##### EXTRACTED ENTRIES
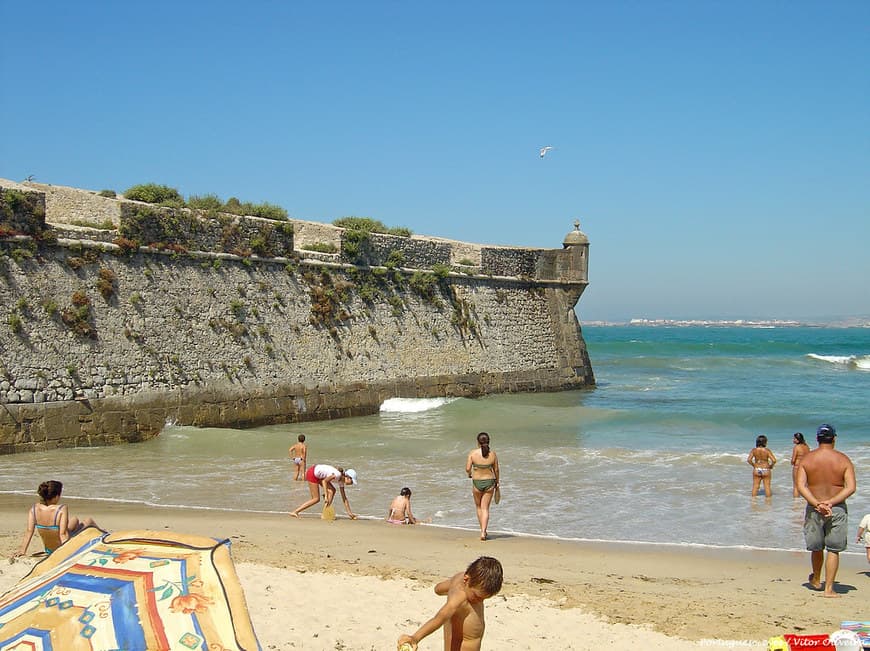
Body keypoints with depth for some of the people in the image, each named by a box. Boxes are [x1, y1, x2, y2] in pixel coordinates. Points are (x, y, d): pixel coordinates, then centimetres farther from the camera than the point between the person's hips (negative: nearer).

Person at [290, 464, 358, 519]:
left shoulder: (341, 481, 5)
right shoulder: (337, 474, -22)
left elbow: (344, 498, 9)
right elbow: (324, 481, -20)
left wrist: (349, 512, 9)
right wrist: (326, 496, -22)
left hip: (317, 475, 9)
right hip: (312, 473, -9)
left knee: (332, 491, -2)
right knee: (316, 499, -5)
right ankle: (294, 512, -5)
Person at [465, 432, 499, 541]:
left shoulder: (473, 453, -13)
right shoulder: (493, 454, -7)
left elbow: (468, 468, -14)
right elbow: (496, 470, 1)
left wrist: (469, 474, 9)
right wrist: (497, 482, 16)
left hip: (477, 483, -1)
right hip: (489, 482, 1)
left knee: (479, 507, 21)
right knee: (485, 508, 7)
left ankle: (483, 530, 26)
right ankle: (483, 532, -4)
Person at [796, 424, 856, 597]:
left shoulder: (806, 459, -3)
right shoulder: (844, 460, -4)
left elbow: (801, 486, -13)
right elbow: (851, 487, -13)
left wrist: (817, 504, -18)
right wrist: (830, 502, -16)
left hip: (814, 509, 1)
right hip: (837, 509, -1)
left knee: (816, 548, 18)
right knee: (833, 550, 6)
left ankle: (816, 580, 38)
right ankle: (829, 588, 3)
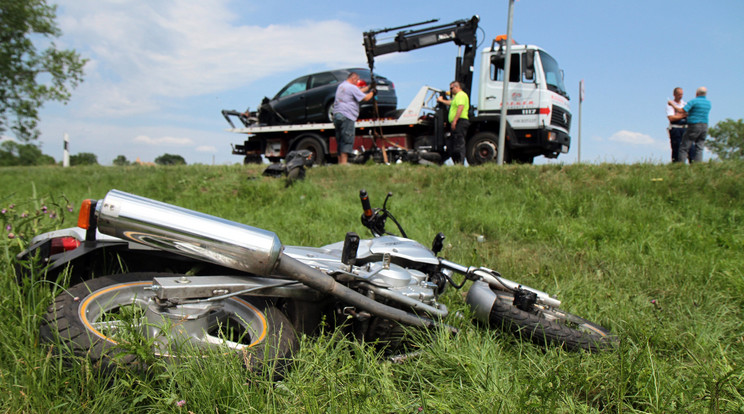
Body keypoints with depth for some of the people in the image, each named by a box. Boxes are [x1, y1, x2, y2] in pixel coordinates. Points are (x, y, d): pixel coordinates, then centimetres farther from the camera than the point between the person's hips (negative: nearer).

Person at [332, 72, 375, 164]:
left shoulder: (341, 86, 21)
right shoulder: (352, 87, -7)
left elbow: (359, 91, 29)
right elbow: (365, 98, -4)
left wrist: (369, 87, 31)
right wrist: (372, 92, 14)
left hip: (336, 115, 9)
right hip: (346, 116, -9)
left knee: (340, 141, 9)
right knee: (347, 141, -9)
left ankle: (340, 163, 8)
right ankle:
##########
▶ _EXERCISE_
Pull out each line in the rows above that contains the word "ankle", and copy those lines. Case counts.

▶ _ANSWER TO THIS TASK_
right ankle: (294, 512, -5)
left ankle: (483, 530, 26)
right ankle: (483, 532, -4)
left ankle: (816, 580, 38)
right ankle: (829, 588, 3)
left ankle: (340, 163, 8)
right ankle:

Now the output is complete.